WASHINGTON – A heavily divided Supreme Court ruled Thursday that states can help patients fight their HMOs, a decision that could increase requests for second opinions.
The court voted 5-4 to endorse an effort, like those used in about 40 states, to let patients bypass health plan gatekeepers who refuse to approve payment for a treatment. The ruling also lifts pressure off Congress, which has failed to pass a national patients' rights plan.
The state laws are intended to let people get second opinions, and sometimes force health maintenance organizations to pay up if an independent review shows a surgery or other care is justified.
The Supreme Court said that states, in trying to better arm patients in their battles with big HMOs, did not conflict with a federal law.
The ruling comes months after patients rights legislation stalled at the Capitol after the Sept. 11 attacks, putting on hold plans for a nationwide system for independent evaluations. The subject has been part of closed door talks this year, with no consensus.
HMOs had argued that they were not opposed to independent review boards, but wanted one national standard instead of the hodgepodge of state laws.
The Supreme Court upheld the Illinois procedure used by Debra Moran to get her health plan to pay for an operation that fixed her rare, debilitating nerve problem. The surgery cost about $95,000.
The decision focused on whether a 1974 federal law governing most employee benefit plans overrules the state laws on independent reviews.
The court determined it did not, ruling against Moran's health carrier, Rush Prudential HMO Inc., which has been purchased by Wellpoint Health Network.
Justice David H. Souter, writing for the majority, said the law says nothing about second opinions, and that the state law was allowed.
The 1974 law has bedeviled the Supreme Court over the years, prompting multiple rulings on how far states can go to set their own rules for employee benefits.
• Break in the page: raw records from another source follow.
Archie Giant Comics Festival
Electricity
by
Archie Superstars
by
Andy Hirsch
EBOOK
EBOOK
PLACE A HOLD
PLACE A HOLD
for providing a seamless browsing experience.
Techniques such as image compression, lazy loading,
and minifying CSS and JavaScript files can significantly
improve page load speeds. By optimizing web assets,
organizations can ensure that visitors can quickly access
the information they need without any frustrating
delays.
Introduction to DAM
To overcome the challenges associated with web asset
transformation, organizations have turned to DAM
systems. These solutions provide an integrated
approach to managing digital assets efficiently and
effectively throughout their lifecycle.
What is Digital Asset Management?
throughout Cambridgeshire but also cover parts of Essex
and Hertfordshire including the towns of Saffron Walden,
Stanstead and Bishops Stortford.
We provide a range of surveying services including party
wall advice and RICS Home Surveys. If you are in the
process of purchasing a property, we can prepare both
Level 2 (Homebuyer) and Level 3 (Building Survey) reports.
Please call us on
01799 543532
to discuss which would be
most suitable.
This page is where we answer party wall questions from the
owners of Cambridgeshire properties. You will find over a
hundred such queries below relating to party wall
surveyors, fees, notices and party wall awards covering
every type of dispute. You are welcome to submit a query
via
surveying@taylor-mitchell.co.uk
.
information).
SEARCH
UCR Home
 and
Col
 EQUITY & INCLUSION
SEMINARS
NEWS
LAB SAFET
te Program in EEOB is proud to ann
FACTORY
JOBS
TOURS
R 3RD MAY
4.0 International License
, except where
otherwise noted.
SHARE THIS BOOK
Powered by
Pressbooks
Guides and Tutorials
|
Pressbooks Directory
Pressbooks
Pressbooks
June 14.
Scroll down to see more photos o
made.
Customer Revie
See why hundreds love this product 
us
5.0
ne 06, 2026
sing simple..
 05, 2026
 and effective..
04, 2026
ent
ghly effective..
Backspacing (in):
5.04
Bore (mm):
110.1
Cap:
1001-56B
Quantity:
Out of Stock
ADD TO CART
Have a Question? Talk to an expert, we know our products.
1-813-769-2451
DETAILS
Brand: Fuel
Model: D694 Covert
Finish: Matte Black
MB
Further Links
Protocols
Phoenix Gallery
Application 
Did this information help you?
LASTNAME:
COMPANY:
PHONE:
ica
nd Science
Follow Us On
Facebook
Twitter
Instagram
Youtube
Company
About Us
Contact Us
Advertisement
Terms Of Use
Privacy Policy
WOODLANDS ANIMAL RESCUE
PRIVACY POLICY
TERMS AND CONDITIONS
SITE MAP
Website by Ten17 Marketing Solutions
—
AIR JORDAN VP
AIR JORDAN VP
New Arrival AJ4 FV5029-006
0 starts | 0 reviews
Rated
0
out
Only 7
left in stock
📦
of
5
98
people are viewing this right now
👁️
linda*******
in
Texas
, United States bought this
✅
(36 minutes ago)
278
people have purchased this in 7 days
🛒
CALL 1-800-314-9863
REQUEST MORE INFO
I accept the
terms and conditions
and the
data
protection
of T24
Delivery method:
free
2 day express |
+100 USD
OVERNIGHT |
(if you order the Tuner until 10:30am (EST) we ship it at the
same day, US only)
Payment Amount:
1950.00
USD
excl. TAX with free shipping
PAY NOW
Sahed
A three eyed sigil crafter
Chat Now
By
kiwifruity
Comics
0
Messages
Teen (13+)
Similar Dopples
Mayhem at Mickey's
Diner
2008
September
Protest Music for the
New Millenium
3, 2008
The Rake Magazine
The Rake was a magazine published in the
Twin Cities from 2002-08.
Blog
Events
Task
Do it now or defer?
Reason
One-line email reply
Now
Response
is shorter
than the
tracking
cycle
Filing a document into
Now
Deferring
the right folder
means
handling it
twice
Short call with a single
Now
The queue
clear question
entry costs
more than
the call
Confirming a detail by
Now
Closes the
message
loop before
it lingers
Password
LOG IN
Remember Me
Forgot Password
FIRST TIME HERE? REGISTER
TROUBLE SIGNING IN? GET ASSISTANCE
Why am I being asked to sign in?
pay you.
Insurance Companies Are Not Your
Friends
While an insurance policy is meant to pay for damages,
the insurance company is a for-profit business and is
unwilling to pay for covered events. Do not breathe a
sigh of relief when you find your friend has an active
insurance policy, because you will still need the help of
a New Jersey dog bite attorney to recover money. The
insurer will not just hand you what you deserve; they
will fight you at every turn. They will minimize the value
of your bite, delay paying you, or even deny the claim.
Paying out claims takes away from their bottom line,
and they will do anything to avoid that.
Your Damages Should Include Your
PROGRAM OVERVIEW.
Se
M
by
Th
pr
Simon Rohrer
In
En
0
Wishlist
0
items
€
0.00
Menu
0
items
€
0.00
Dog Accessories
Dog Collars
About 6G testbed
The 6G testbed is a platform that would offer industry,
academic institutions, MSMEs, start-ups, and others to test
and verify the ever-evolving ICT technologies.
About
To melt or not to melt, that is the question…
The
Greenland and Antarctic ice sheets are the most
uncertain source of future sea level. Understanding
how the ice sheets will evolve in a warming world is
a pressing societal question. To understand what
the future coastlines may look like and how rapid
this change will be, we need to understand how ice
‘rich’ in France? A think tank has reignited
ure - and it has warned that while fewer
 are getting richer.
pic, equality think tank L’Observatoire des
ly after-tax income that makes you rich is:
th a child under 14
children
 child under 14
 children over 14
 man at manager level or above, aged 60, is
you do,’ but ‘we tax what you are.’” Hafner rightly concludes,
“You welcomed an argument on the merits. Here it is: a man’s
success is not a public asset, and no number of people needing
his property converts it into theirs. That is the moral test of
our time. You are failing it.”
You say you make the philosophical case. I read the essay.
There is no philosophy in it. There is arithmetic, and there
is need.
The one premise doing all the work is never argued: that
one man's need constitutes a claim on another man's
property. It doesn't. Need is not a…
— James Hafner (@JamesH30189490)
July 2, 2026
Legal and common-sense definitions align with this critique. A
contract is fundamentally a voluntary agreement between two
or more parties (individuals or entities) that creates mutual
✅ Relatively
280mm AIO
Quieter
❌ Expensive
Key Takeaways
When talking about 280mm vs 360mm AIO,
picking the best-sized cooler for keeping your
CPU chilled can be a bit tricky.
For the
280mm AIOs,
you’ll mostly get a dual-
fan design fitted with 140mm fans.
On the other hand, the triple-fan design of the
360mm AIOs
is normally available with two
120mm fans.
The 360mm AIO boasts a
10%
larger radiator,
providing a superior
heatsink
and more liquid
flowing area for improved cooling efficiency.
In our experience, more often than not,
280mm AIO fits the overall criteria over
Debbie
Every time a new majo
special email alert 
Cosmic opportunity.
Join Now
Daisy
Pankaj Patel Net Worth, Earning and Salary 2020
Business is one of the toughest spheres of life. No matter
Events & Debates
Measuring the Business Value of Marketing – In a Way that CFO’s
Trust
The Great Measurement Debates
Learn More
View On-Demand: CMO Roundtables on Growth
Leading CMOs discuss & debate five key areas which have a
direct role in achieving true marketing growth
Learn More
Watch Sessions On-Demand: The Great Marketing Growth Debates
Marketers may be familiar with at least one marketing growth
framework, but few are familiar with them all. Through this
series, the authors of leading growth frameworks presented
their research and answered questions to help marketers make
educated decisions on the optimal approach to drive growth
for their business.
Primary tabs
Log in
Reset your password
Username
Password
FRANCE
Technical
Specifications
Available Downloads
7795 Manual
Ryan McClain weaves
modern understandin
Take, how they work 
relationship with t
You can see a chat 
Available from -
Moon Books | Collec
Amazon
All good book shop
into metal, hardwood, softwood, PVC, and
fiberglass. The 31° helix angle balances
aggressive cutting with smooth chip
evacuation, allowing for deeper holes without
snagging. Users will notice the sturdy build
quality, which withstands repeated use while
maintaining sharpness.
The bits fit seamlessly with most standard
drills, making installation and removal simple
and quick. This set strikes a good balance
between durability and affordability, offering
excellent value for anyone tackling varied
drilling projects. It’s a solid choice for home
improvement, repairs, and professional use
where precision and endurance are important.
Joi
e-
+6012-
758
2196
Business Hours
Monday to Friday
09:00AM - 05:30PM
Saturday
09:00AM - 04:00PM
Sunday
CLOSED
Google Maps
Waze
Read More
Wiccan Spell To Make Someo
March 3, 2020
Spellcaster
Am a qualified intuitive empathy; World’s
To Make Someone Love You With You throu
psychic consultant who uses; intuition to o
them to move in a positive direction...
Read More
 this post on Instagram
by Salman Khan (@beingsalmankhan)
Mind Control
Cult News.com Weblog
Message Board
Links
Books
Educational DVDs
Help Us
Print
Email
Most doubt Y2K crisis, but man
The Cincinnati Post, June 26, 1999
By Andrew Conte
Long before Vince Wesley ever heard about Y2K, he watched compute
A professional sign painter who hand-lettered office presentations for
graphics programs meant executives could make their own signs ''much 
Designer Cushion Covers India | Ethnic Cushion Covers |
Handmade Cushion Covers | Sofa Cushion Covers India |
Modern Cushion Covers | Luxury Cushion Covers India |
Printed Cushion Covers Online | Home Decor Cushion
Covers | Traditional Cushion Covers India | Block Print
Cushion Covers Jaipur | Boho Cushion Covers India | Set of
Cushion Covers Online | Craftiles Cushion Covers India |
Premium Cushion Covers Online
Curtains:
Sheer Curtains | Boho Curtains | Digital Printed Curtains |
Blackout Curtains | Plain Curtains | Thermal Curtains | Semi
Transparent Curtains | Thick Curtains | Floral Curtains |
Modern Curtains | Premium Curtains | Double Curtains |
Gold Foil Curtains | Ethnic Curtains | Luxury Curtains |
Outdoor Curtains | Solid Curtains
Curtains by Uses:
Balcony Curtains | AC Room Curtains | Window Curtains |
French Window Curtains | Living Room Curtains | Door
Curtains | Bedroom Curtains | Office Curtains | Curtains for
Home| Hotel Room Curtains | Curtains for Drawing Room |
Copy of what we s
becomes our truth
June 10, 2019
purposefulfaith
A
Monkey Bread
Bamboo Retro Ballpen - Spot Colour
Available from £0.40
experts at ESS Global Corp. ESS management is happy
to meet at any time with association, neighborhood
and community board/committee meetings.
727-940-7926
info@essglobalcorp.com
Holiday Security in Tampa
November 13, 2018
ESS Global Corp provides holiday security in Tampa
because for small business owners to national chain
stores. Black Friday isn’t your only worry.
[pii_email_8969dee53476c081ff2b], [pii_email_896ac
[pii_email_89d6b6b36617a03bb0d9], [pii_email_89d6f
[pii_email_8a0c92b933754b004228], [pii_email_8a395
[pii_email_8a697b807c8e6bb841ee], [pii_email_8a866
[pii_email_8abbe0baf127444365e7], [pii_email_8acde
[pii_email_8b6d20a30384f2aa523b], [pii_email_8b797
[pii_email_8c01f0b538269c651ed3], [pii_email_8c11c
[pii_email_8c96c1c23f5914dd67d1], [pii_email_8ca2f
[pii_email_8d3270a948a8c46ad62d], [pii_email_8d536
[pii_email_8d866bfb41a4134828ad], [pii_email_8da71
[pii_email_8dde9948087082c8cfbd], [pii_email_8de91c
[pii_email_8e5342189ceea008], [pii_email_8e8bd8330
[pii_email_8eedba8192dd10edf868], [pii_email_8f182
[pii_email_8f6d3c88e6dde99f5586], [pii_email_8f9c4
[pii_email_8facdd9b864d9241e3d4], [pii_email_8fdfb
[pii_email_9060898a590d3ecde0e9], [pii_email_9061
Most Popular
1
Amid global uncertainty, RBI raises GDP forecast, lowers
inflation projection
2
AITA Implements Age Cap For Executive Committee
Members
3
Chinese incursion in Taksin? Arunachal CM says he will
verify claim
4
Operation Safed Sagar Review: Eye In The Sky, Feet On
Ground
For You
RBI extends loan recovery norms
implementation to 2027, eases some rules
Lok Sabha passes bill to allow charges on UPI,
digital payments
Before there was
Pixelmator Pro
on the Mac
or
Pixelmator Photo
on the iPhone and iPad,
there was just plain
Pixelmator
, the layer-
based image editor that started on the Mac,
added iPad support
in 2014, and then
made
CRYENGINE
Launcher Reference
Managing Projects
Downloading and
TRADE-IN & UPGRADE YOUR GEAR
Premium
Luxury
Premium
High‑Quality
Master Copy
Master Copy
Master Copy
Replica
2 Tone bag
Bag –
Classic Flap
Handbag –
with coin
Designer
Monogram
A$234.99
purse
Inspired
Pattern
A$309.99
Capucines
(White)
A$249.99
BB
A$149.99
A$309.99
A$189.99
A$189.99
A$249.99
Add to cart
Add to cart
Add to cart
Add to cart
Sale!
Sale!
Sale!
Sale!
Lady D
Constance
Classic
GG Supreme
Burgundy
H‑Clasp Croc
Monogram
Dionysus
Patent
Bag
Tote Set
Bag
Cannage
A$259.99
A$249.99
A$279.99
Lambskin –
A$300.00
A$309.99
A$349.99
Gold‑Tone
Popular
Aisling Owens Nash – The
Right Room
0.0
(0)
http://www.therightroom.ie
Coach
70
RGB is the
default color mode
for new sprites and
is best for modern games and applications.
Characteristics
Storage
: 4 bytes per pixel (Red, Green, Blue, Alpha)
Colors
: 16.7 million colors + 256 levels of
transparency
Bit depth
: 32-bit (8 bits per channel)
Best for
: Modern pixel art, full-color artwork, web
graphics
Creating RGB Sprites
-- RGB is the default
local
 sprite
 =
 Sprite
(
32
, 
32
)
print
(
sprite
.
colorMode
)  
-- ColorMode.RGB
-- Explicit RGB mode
The rulings have provided no clear guidelines for how states can impose their own regulations.
Thursday's decision affirms a ruling by the 7th U.S. Circuit Court of Appeals in Chicago, which said under Illinois law, Moran was entitled to both the review and the reimbursement.
Independent reviews are not frequently sought. In 2000, about 2,500 cases were accepted for full review in 16 states surveyed by the American Association of Health Plans. The reviewer upheld the decision made by the insurers' doctors in about half of those.
Health care advocates contend one reason for the low numbers is that people are unaware of the option. That could change with the attention from this case filed by Moran, a speech therapist.
Moran's health problems began in 1995. Physical therapy and other treatments recommended by her primary care doctor did not relieve her arm pain, so she sought the opinion of a surgeon who did not participate in her health plan. That doctor recommended a more extensive surgery, which Rush Prudential refused to pay for. Two specialists also said she did not need the extensive surgery.
Moran, who lives in suburban Chicago, demanded a separate review and an outside expert agreed that the surgery was necessary.
The case is Rush Prudential HMO v. Moran, 00-1021.